Distributed Setting

HetSeq can be executed on single GPU on a single node, multiple GPUs on a single node, or multiple GPUs across multiple nodes. Main logic is defined at train.py.

Control Parameters

--distributed-init-method: defines an initialization.

  • tcp://10.32.82.207:11111 (IP address:port. TCP example for multiple nodes) or

  • file:///hetseq/communicate.txt (shared file example for multiple nodes).

--distributed-world-size: total number of GPUs used in the training.

--distributed-gpus: the number of GPUs on the current node.

--distributed-rank: represents the rank/index of the first GPU used on current node.

Different Distributed Settings

1.Single GPU:

$ --distributed-world-size 1 --device-id 1
  1. Four GPUs on a single node:

$ --distributed-world-size 4
  1. Four nodes with four GPUs each (16 GPUs in total) 10.00.123.456 is the IP address of first node and 11111 is the port number:

  • 1st node

$ --distributed-init-method tcp://10.00.123.456:11111 --distributed-world-size 16 --distributed-gpus 4 --distributed-rank 0
  • 2nd node

$ --distributed-init-method tcp://10.00.123.456:11111 --distributed-world-size 16 --distributed-gpus 4 --distributed-rank 4
  • 3rd node

$ --distributed-init-method tcp://10.00.123.456:11111 --distributed-world-size 16 --distributed-gpus 4 --distributed-rank 8
  • 4th node

$ --distributed-init-method tcp://10.00.123.456:11111 --distributed-world-size 16 --distributed-gpus 4 --distributed-rank 12

Main Logic

if args.distributed_init_method is not None:
        assert args.distributed_gpus <= torch.cuda.device_count()

        if args.distributed_gpus > 1 and not args.distributed_no_spawn:
                start_rank = args.distributed_rank
                args.distributed_rank = None  # assign automatically
                torch.multiprocessing.spawn(
                        fn=distributed_main,
                        args=(args, start_rank),
                        nprocs=args.distributed_gpus,
                )
        else:
                distributed_main(args.device_id, args)

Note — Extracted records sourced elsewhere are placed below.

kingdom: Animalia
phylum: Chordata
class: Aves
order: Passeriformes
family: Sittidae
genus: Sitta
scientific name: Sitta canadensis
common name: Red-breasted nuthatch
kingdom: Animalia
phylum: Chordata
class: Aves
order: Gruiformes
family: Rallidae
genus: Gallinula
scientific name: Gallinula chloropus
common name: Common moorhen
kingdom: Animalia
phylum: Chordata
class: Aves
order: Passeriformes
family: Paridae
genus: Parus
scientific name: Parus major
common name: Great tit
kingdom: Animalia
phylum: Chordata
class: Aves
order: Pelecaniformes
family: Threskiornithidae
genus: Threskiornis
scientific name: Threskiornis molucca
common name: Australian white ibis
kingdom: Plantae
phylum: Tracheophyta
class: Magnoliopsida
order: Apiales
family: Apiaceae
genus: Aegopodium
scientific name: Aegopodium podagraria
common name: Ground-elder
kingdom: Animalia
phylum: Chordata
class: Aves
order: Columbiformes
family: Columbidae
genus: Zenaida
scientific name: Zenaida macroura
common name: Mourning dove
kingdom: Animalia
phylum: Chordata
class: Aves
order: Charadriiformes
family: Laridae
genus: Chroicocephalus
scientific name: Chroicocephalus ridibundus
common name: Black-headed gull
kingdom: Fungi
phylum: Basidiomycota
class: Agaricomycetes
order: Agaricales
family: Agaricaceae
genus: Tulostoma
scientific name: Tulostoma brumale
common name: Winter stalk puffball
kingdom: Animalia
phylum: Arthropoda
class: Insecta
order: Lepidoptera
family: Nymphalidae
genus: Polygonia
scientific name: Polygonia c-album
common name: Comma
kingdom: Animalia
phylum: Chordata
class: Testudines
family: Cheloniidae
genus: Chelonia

elif args.distributed_world_size > 1:
        assert args.distributed_world_size <= torch.cuda.device_count()
        port = random.randint(10000, 20000)
        args.distributed_init_method = 'tcp://localhost:{port}'.format(port=port)
        args.distributed_rank = None  # set based on device id
        torch.multiprocessing.spawn(
                fn=distributed_main,
                args=(args, ),
                nprocs=args.distributed_world_size,
        )
else:
        main(args)